• WHAT NEEDS TO BE DONE:
Every entry that follows should be output exactly, and every image in it left out.

=======

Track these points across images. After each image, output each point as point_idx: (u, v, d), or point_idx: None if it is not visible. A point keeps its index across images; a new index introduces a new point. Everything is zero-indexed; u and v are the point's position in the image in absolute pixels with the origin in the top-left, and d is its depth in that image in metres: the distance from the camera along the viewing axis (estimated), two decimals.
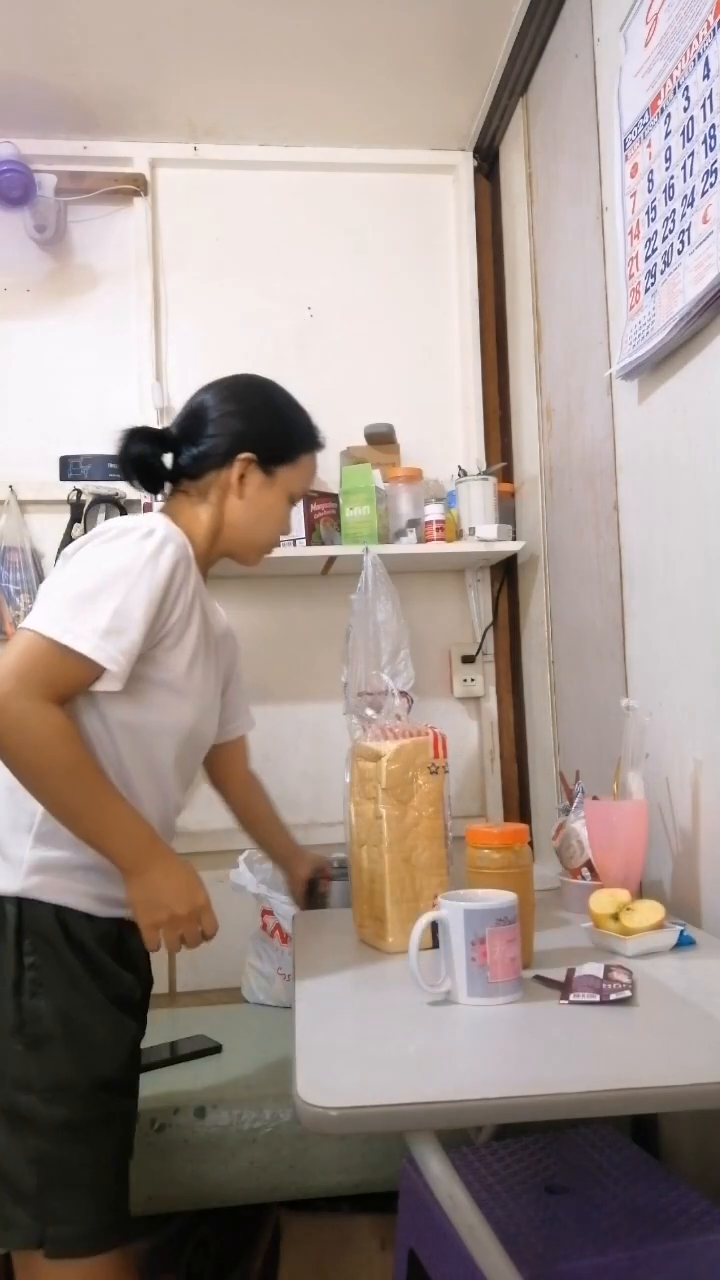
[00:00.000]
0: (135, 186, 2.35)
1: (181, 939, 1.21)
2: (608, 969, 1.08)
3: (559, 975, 1.10)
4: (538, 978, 1.10)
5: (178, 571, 1.23)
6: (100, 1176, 1.17)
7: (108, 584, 1.17)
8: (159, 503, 1.47)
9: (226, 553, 1.42)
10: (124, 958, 1.27)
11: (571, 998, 1.02)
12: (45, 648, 1.14)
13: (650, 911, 1.22)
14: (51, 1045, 1.16)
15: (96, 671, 1.16)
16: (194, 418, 1.40)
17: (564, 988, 1.05)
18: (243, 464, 1.36)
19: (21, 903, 1.20)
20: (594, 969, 1.08)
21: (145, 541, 1.21)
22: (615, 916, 1.22)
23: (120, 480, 2.24)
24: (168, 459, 1.42)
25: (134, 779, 1.26)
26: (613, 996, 1.01)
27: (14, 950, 1.18)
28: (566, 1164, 1.32)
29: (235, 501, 1.38)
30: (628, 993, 1.02)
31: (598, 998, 1.01)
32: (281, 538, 1.48)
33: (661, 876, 1.49)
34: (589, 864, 1.45)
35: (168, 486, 1.44)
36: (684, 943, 1.22)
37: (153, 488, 1.43)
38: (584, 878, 1.45)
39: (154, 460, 1.40)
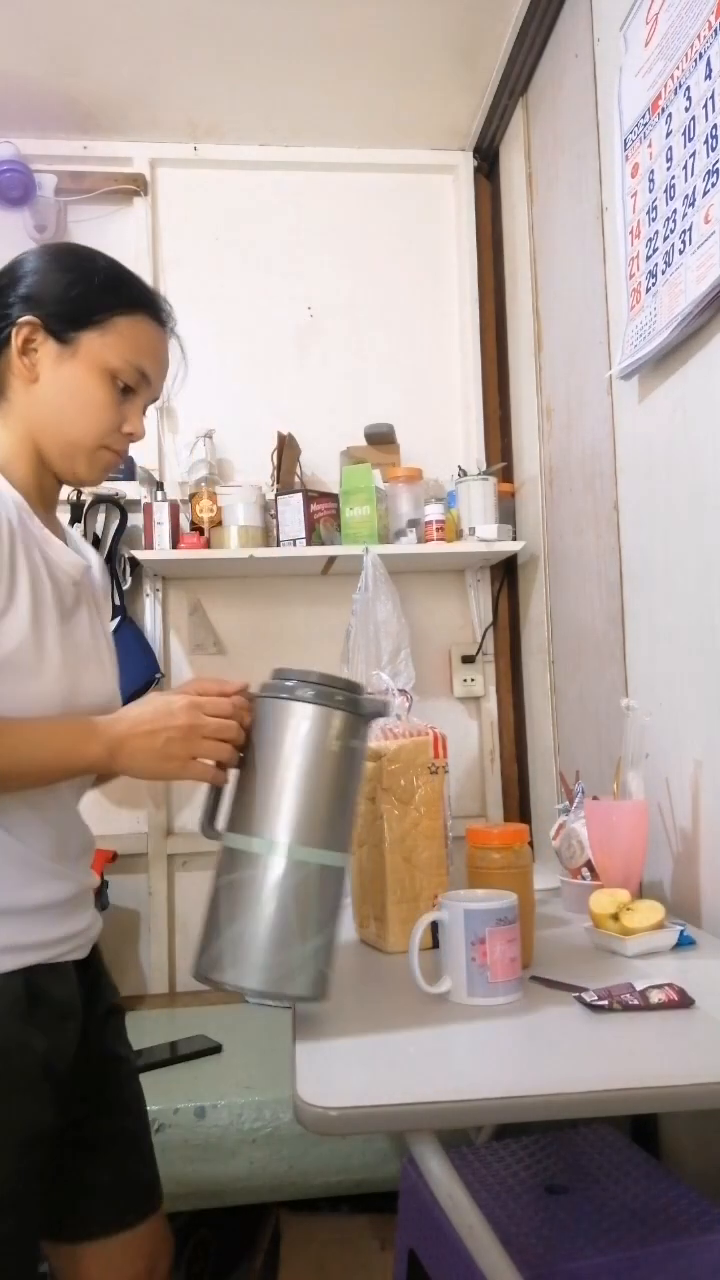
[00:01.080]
0: (135, 186, 2.35)
1: (208, 748, 0.95)
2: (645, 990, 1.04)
3: (559, 975, 1.10)
4: (537, 978, 1.10)
5: None
6: None
7: None
8: None
9: (53, 467, 1.07)
10: (38, 1021, 1.00)
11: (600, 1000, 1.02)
12: None
13: (650, 911, 1.22)
14: None
15: None
16: None
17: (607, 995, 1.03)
18: (23, 331, 1.02)
19: None
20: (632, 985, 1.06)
21: None
22: (615, 916, 1.22)
23: (121, 480, 2.26)
24: None
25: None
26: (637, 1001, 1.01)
27: None
28: (566, 1164, 1.32)
29: (30, 389, 1.04)
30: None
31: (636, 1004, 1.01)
32: (127, 440, 1.09)
33: (661, 876, 1.49)
34: (589, 864, 1.45)
35: None
36: (684, 943, 1.22)
37: None
38: (584, 878, 1.45)
39: None
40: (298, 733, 0.95)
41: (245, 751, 0.98)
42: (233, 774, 0.99)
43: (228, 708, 0.95)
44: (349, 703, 0.96)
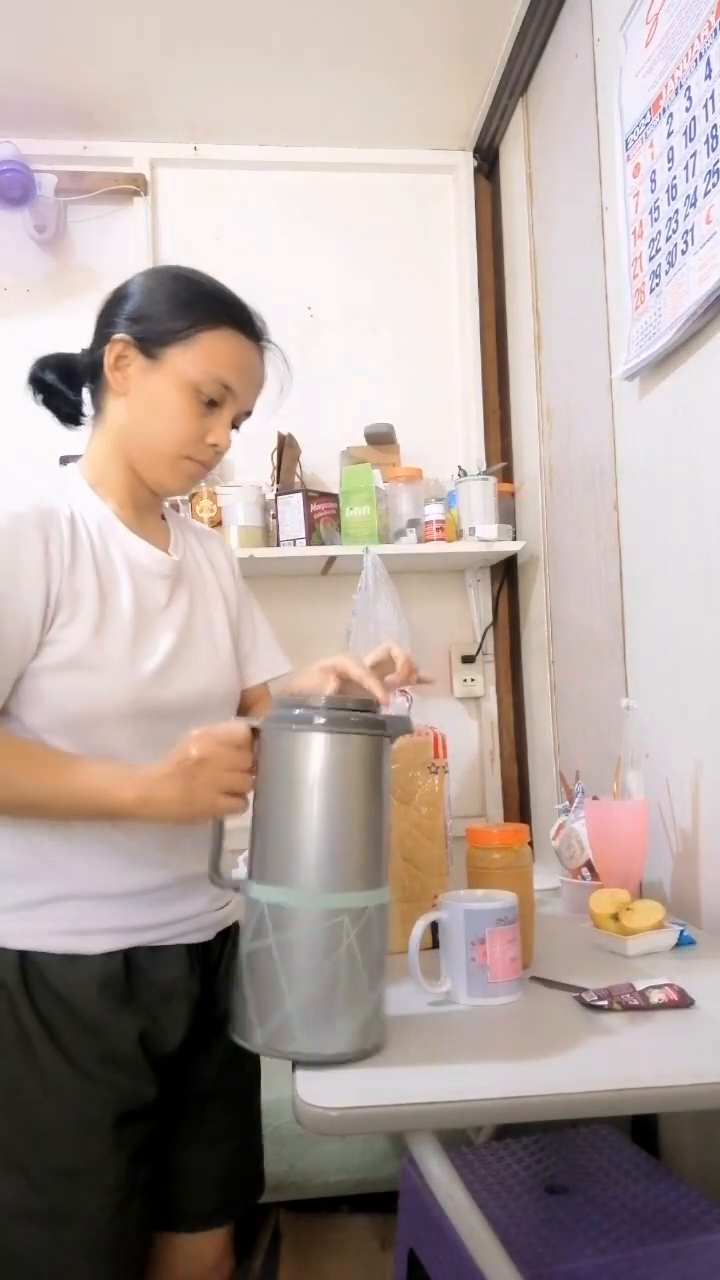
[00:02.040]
0: (135, 186, 2.35)
1: (230, 780, 0.95)
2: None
3: (559, 976, 1.10)
4: (537, 978, 1.10)
5: (24, 536, 1.01)
6: (60, 1277, 0.98)
7: None
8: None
9: (141, 476, 1.13)
10: (136, 1001, 1.06)
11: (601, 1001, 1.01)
12: None
13: (650, 911, 1.22)
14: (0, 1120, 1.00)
15: None
16: (94, 334, 1.16)
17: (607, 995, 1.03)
18: (115, 348, 1.09)
19: None
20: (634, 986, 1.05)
21: None
22: (615, 916, 1.22)
23: None
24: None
25: None
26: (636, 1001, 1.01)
27: None
28: (566, 1164, 1.32)
29: (120, 402, 1.11)
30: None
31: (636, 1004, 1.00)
32: (212, 452, 1.12)
33: (661, 876, 1.49)
34: (589, 864, 1.45)
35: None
36: (684, 943, 1.22)
37: (70, 421, 1.21)
38: (584, 878, 1.45)
39: (64, 389, 1.19)
40: (322, 768, 0.88)
41: (258, 789, 0.92)
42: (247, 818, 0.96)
43: (242, 732, 0.95)
44: (368, 724, 0.90)
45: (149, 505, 1.17)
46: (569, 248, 1.93)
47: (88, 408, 1.18)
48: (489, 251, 2.47)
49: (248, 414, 1.16)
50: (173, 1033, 1.09)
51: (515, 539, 2.25)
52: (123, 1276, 1.02)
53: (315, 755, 0.88)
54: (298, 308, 2.42)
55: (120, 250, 2.37)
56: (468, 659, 2.41)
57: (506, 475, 2.35)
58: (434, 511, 2.20)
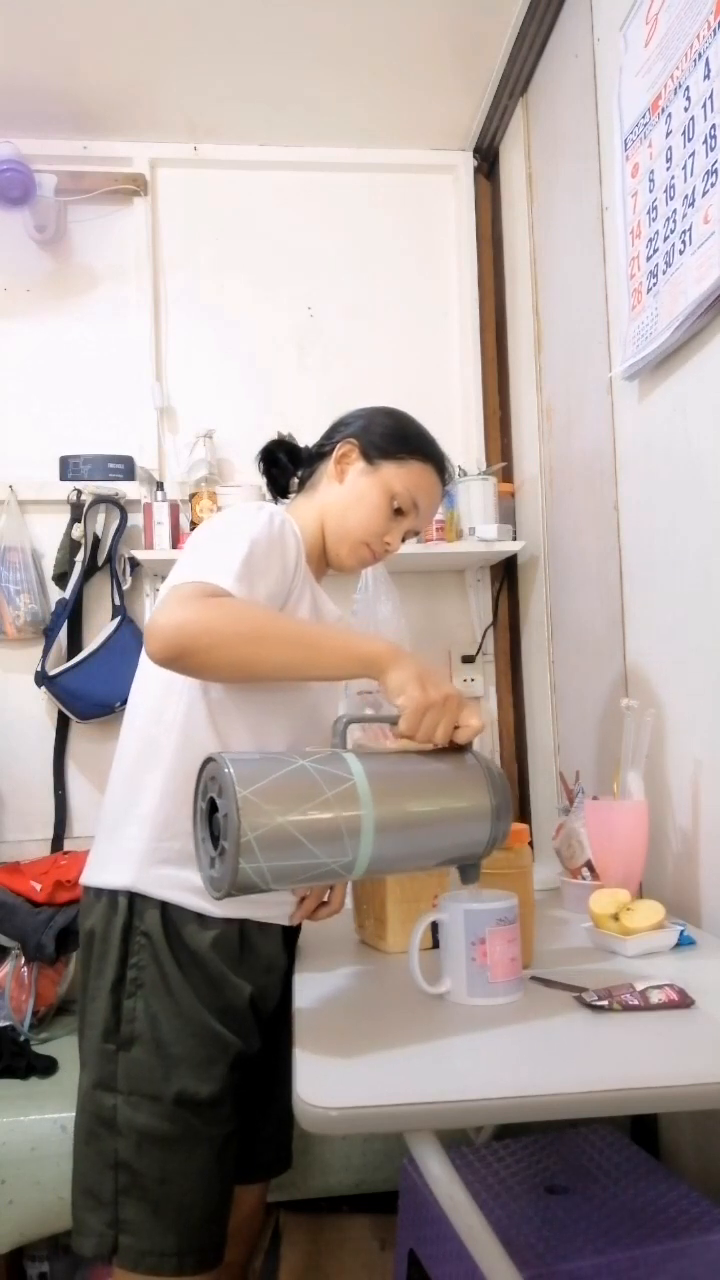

=======

• TASK RESPONSE:
Track these points across images. After each image, output each point as point_idx: (u, v, d), or point_idx: None if it is not visible. A point keeps its index across images; a new index introduces a new point. Everything is zero-indexed; u and v are the point's position in the image in absolute pixels with the origin in the top-left, and d is its depth in that image in metres: the distance from the camera along the viewing axis (estimated), two decimals.
[00:00.000]
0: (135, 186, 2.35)
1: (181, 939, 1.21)
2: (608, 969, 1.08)
3: (559, 975, 1.10)
4: (538, 978, 1.10)
5: (178, 571, 1.23)
6: (100, 1176, 1.17)
7: (108, 584, 1.17)
8: (159, 503, 1.47)
9: (226, 553, 1.42)
10: (124, 958, 1.27)
11: (571, 998, 1.02)
12: (45, 648, 1.14)
13: (650, 911, 1.22)
14: (51, 1045, 1.16)
15: (96, 671, 1.16)
16: (194, 418, 1.40)
17: (564, 988, 1.05)
18: (243, 464, 1.36)
19: (21, 903, 1.20)
20: (594, 969, 1.08)
21: (145, 541, 1.21)
22: (615, 916, 1.22)
23: (120, 480, 2.24)
24: (168, 459, 1.42)
25: (134, 779, 1.26)
26: (613, 996, 1.01)
27: (14, 950, 1.18)
28: (566, 1164, 1.32)
29: (235, 501, 1.38)
30: (628, 993, 1.02)
31: (598, 998, 1.01)
32: (281, 538, 1.48)
33: (661, 876, 1.49)
34: (589, 864, 1.45)
35: (168, 486, 1.44)
36: (684, 943, 1.22)
37: (153, 488, 1.43)
38: (584, 878, 1.45)
39: (154, 460, 1.40)
[00:01.080]
0: (135, 186, 2.35)
1: (208, 748, 0.95)
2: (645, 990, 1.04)
3: (559, 975, 1.10)
4: (537, 978, 1.10)
5: None
6: None
7: None
8: None
9: (53, 467, 1.07)
10: (38, 1021, 1.00)
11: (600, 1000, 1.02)
12: None
13: (650, 911, 1.22)
14: None
15: None
16: None
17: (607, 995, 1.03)
18: (23, 331, 1.02)
19: None
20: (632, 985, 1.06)
21: None
22: (615, 916, 1.22)
23: (121, 480, 2.26)
24: None
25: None
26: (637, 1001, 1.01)
27: None
28: (566, 1164, 1.32)
29: (30, 389, 1.04)
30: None
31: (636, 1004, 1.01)
32: (127, 440, 1.09)
33: (661, 876, 1.49)
34: (589, 864, 1.45)
35: None
36: (684, 943, 1.22)
37: None
38: (584, 878, 1.45)
39: None
40: (298, 733, 0.95)
41: (245, 751, 0.98)
42: (233, 774, 0.99)
43: (228, 708, 0.95)
44: (349, 703, 0.96)
[00:02.040]
0: (135, 186, 2.35)
1: (230, 780, 0.95)
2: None
3: (559, 976, 1.10)
4: (537, 978, 1.10)
5: (24, 536, 1.01)
6: (60, 1277, 0.98)
7: None
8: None
9: (141, 476, 1.13)
10: (136, 1001, 1.06)
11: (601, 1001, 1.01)
12: None
13: (650, 911, 1.22)
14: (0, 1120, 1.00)
15: None
16: (94, 334, 1.16)
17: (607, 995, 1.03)
18: (115, 348, 1.09)
19: None
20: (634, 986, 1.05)
21: None
22: (615, 916, 1.22)
23: None
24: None
25: None
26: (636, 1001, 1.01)
27: None
28: (566, 1164, 1.32)
29: (120, 402, 1.11)
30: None
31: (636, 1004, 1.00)
32: (212, 452, 1.12)
33: (661, 876, 1.49)
34: (589, 864, 1.45)
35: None
36: (684, 943, 1.22)
37: (70, 421, 1.21)
38: (584, 878, 1.45)
39: (64, 389, 1.19)
40: (322, 768, 0.88)
41: (258, 789, 0.92)
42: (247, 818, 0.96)
43: (242, 732, 0.95)
44: (368, 724, 0.90)
45: (149, 505, 1.17)
46: (569, 248, 1.93)
47: (88, 408, 1.18)
48: (489, 251, 2.47)
49: (248, 414, 1.16)
50: (173, 1033, 1.09)
51: (515, 539, 2.25)
52: (123, 1276, 1.02)
53: (315, 755, 0.88)
54: (298, 308, 2.42)
55: (120, 250, 2.37)
56: (468, 659, 2.41)
57: (506, 475, 2.35)
58: (434, 511, 2.20)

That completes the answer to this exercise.